TASK DETAILS:
In the material below, print every line exactly and omit the pictures.

RECORDED INFORMATION:
*** Block opens ***

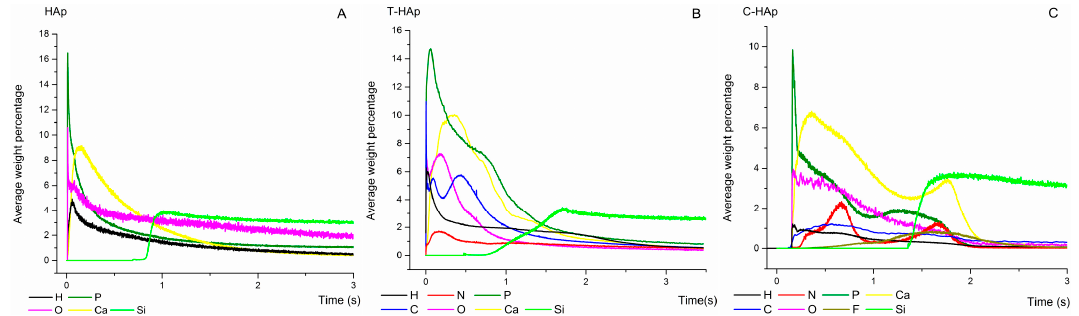
Figure 9. Depth profile curves of HAp ( A ); T-HAp ( B ) and C-HAp ( C ) thin films.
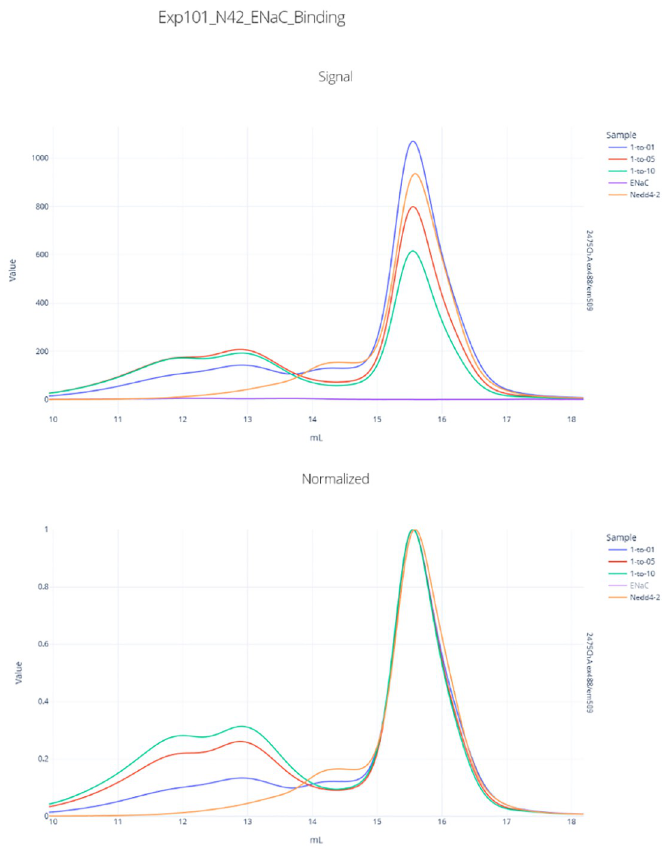
Fig 6. ENaC αβγ /NEDD4-2 binding. Top: raw GFP fluorescence from NEDD4-2-GFP fusion protein. Bottom: fluorescence signal normalized, setting free NEDD4-2-GFP peak height to 1.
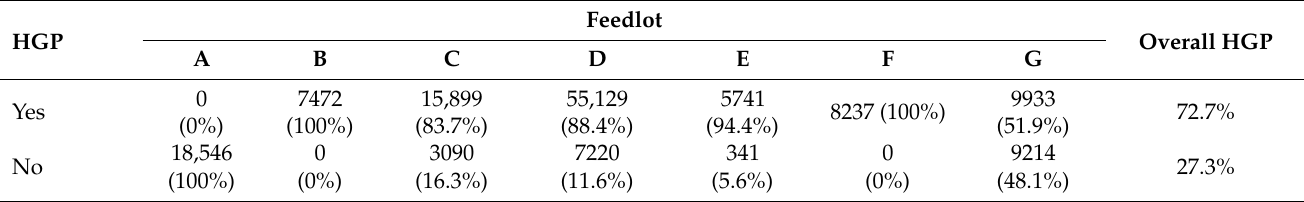
Table 5. Number of cattle implanted with hormone growth promotants (HGP; %) across the seven feedlots during the study.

*** Block closes ***

SOLUTION TO THIS TASK:
Figure 9. Depth profile curves of HAp ( A ); T-HAp ( B ) and C-HAp ( C ) thin films.
Fig 6. ENaC αβγ /NEDD4-2 binding. Top: raw GFP fluorescence from NEDD4-2-GFP fusion protein. Bottom: fluorescence signal normalized, setting free NEDD4-2-GFP peak height to 1.
Table 5. Number of cattle implanted with hormone growth promotants (HGP; %) across the seven feedlots during the study.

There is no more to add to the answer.